# Titebond ?



## alittleoff (Nov 27, 2014)

I'm jointing 2 pcs of oak wood. One pc. Has been finished with BLO and the other is raw wood. Will the joint hold using titebond2? Do I need to try an get the BLO off?
Thanks


----------



## mrbob (Nov 3, 2016)

To be safe I would wipe the BLO area to be glued with Mineral Spirits, Naphtha or Acetone. Make sure it is dry b4 gluing.


----------



## BillWhite (Jul 23, 2007)

+1 on the naptha. Dries quickly.
Bill


----------



## wapakfred (Jul 29, 2011)

I guess I think the joint will fail, especially if the BLO has had a day or 2 to cure. It's a film finish, albeit a very weak film….but I'd bet it's enough to keep glue from bonding.
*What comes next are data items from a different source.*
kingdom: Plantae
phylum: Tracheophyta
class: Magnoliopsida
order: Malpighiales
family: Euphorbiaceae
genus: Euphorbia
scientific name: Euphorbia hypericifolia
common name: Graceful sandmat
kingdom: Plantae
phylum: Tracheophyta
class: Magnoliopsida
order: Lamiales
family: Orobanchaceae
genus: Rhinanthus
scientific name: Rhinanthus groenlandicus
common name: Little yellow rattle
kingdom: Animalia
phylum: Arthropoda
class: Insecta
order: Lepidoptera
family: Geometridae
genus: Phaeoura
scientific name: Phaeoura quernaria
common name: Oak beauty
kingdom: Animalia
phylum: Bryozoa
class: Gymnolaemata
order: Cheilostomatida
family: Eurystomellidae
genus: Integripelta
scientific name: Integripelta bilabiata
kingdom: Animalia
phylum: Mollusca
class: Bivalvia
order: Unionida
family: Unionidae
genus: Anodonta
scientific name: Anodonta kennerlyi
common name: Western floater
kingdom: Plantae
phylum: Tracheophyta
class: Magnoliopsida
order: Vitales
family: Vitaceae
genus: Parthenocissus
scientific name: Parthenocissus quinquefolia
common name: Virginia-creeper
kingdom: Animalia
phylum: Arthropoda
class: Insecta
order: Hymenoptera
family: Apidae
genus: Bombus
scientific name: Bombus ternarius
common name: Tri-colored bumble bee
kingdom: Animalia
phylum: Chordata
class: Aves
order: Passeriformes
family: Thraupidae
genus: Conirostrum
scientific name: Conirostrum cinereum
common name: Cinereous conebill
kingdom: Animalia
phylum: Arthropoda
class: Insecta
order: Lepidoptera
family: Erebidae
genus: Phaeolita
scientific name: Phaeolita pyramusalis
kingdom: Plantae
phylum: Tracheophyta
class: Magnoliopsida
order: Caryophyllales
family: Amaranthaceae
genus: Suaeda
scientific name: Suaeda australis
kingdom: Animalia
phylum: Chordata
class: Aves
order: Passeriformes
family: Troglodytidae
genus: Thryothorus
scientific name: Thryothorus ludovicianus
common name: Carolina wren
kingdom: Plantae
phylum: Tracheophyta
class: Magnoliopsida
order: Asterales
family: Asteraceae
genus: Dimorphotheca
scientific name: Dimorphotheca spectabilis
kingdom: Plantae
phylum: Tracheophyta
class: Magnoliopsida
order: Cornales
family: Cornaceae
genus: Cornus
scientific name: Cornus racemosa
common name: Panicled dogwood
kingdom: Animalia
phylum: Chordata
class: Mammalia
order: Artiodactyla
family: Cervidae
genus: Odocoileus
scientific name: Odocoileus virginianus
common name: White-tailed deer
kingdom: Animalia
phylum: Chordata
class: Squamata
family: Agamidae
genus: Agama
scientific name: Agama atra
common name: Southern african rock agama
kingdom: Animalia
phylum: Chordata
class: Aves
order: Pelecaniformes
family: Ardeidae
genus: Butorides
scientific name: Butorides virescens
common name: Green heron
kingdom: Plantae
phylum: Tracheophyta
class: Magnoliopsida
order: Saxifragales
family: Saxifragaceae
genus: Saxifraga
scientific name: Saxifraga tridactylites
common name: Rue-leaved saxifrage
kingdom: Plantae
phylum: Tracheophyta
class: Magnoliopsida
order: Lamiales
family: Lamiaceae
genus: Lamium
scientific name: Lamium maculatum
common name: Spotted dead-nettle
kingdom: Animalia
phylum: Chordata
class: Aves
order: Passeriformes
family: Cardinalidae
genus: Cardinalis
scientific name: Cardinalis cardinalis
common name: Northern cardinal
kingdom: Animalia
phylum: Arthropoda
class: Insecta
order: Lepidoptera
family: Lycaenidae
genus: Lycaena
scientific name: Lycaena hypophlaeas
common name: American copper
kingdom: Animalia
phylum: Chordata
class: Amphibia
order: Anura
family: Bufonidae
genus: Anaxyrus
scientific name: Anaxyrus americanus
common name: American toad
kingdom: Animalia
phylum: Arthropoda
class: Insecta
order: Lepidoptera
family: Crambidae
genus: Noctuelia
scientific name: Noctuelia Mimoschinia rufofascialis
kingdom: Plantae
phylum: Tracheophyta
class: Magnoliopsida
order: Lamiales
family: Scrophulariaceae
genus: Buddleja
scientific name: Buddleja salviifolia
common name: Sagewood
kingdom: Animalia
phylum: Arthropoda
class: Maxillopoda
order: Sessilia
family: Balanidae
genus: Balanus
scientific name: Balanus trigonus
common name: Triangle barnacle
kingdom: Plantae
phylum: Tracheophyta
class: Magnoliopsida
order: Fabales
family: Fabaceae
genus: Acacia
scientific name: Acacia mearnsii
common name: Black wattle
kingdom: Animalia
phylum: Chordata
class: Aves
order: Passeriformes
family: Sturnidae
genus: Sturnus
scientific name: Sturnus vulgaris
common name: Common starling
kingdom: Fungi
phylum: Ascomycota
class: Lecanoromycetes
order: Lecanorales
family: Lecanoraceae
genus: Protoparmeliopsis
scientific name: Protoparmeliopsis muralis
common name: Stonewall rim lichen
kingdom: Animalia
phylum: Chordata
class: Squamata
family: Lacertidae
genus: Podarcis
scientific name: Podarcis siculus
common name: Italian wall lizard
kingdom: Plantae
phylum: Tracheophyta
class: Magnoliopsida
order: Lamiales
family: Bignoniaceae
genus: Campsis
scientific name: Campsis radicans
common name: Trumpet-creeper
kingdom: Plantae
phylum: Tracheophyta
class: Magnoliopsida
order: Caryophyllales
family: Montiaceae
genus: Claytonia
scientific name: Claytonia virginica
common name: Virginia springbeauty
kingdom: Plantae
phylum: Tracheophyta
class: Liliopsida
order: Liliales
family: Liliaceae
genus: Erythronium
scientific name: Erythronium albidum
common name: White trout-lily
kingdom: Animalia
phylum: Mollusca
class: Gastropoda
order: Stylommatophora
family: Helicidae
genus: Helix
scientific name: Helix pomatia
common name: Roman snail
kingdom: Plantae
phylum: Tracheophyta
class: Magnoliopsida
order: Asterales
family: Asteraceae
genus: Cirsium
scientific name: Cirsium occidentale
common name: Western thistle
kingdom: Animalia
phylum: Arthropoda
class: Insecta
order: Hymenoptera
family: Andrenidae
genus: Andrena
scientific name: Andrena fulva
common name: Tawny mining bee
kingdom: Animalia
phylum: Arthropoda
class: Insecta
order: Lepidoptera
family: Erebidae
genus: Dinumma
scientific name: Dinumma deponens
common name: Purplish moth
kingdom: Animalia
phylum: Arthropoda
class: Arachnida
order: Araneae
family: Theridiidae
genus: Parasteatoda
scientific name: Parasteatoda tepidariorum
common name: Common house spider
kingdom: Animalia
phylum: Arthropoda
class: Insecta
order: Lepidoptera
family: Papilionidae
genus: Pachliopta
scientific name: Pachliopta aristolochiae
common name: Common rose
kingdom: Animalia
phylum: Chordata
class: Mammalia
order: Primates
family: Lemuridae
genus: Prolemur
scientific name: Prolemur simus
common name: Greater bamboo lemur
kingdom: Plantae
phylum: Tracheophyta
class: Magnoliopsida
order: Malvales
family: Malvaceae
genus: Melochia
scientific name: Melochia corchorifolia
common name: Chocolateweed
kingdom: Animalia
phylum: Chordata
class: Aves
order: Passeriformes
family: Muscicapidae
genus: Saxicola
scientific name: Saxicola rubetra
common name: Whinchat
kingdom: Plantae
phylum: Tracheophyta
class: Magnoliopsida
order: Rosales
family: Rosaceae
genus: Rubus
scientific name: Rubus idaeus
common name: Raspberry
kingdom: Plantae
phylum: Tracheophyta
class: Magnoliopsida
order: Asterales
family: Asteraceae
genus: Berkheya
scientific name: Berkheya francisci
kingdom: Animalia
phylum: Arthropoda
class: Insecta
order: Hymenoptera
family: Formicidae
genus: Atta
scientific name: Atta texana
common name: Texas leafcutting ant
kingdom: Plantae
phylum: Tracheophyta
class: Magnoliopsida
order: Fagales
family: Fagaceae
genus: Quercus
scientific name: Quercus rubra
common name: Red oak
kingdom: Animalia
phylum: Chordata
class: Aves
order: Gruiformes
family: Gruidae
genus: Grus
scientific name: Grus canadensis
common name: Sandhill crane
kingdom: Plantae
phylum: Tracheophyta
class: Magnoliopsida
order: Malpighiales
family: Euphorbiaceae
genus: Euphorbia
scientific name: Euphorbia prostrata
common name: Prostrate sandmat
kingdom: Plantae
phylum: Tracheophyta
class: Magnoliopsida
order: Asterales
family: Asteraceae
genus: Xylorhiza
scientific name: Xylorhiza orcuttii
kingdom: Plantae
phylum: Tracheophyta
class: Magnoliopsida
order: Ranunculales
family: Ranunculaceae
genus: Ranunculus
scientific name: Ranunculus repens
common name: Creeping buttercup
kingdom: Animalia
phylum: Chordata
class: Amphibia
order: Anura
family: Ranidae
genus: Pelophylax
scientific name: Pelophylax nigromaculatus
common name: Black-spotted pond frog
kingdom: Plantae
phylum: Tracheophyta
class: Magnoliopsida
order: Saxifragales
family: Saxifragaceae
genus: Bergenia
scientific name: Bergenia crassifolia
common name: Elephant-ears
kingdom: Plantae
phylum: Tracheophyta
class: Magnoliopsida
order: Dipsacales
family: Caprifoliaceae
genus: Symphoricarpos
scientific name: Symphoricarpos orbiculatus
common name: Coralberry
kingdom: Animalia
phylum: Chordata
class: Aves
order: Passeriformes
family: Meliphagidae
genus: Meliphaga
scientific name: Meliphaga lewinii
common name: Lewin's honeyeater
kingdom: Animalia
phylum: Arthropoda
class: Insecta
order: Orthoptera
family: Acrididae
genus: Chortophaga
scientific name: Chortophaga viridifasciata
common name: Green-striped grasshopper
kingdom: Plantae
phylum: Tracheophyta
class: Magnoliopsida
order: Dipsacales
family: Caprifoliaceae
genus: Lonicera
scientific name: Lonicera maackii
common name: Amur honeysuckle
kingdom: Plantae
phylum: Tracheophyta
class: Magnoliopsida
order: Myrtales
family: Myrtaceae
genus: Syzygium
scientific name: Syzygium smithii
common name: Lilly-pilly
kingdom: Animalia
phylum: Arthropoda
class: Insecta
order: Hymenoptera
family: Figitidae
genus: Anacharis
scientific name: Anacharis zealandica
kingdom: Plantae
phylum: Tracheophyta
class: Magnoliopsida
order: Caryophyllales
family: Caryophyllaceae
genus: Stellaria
But like I said, it's just a guess.


----------



## builtinbkyn (Oct 29, 2015)

Why not sand the area that will be bonded? It doesn't have to be aggressive sanding. Just enough to break the surface. Then wipe it down as suggested.


----------



## MT_Stringer (Jul 21, 2009)

If you are jointing two edges, what difference does it make. The wood will be bare on both edges.


----------



## mrbob (Nov 3, 2016)

Just as suggested here glue and clamp over night within temp ranges and you will be fine.


----------



## ArtMann (Mar 1, 2016)

No glue is going to be as reliable when you are sticking it to a finish material rather than wood. My opinion is that BLO would make a worse surface than something like polyurethane or lacquer, because it doesn't harden and provide a tough surface. If I were forced to try to glue BLO contaminated surfaces, I would use polyurethane. It sticks to some other materials when Titebond won't.


----------



## jacww (Aug 23, 2015)

The Titebond site FAQ says "Most of our glues are designed to bond bare wood."

A Titebond product manager recently spoke at the Woodworkers Guild I am a member of. He said that the wood glues bond to the wood fibers. So trying to remove the BLO makes sense.

Titebond FAQ page: http://www.titebond.com/frequently_asked_questions.aspx

TonyC


----------



## alittleoff (Nov 27, 2014)

Im


> Why not sand the area that will be bonded? It doesn t have to be aggressive sanding. Just enough to break the surface. Then wipe it down as suggested.
> 
> - builtinbkyn


I'm definitely going to sand the part of the wood before I glue it, I'd be stupid not to. But I don't know how deep the BLO has gone in the wood. It has been sitting for about a month and has dried All its going to. I've figured out a way to use four screws without it looking to bad. Maybe with the glue and the screws it will hold. I learned a lesson about getting ahead of myself trying to finish the wood before it's ready. Thanks for the help.
Gerald.


----------



## htl (Mar 24, 2015)

I had no idea what was being talked about so here's some help.
BLO????


----------



## pontic (Sep 25, 2016)

Do you have a jointer,or a hand plane? I would use that before sanding. Plane down to the bare wood fibers. 
BLO doesn't penetrate that far. Sanding does drive some of the BLO coated saw dust into the wood.


----------